Can I use old gcc?

Ralf Corsepius corsepiu at faw.uni-ulm.de
Tue Sep 2 03:09:40 UTC 2003


On Mon, 2003-09-01 at 13:14, Leon Pollak wrote:
> On Monday 01 September 2003 08:44, you wrote:
> > On Sun, 2003-08-31 at 21:24, Leon Pollak wrote:
> > > Hello.
> > > 	For some specific reason I am forced to use the old gcc 2.95 (old
> > > binults, etc...).
> > I wonder why one would want to do THAT :-) ?
> The cause is very prosaic :-))
> gcc 3.2.xx requires gdb> 5.2. 
What is it that causes this requirement?

> I want to work with mpc860-bdm in linux, which 
> was developed for 5.0. My attempts to patch 5.2 failed - too many structural 
> changes where done to 5.2 and my knowledge of gdb is zero.

> BTW, my previous question you commented about the debug info is the 
> illustration to what I said above - gdb 5.0 does not recognize the DWARF info 
> produced by gcc 3.2. And last objdump is too unable to see it
objdump isn't able to read the powerpc debug info produced by gcc-3.2.x
but is able to read the powerpc debug info produced by gcc-3.x?

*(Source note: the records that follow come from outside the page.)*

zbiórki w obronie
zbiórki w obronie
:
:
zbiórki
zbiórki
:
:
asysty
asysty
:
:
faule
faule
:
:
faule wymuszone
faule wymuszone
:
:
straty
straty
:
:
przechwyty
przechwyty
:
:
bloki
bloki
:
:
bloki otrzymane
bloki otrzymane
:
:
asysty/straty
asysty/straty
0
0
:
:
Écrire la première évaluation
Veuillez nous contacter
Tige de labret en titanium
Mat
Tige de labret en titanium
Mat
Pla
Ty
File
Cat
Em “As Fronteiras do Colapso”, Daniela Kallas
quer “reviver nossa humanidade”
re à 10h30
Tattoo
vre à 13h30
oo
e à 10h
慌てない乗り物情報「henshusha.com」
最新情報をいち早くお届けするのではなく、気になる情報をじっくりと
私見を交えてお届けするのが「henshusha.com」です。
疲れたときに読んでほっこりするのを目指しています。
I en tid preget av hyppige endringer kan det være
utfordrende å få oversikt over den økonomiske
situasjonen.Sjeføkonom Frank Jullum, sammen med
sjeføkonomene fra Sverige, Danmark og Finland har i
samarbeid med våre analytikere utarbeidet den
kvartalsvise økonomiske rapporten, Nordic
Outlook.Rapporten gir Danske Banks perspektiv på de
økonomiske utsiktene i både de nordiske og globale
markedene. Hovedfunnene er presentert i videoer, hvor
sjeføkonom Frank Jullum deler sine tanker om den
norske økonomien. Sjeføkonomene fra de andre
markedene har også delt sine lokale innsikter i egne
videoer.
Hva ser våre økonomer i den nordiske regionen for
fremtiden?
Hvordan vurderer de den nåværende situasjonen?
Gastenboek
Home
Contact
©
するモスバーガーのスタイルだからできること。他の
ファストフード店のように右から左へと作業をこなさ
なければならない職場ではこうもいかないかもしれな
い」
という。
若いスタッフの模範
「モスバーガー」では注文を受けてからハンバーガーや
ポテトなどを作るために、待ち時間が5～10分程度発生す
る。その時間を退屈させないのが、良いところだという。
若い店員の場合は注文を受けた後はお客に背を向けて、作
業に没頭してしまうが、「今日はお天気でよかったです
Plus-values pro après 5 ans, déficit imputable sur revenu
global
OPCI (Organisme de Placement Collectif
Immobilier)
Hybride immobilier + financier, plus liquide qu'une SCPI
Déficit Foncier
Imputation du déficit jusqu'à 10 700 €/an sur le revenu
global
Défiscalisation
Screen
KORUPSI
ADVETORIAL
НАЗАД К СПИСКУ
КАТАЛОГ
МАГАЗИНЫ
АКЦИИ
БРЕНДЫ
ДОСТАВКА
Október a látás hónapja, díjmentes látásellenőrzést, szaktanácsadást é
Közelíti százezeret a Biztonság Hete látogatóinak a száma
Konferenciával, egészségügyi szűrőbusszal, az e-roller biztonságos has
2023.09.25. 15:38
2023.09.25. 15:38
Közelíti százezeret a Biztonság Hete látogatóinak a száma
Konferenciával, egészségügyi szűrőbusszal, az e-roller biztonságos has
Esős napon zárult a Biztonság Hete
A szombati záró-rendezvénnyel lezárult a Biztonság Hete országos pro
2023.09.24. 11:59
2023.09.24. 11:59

objdump is part of binutils, not of gcc. As you probably are using the
same binutils for gcc-2.95.x and gcc-3.x, this would indicate an
incompatibility between binutils and gcc and/or a necessity to use newer
binutils (2.14?) for powerpc-gcc-3.x.

I would not be surprised if they (probably the gcc-folks) have changed
the default debugging format used by gcc-3.x.
If this assumption holds, you might get things working by explicitly
specifying a particular debug format (-g<gcc-2.95.x's debugging format>)
during compilation.

You could try to find out which debug info format is used by gcc-2.95.x
and try to explicitly pass a corresponding option to gcc during
compilation to override the default.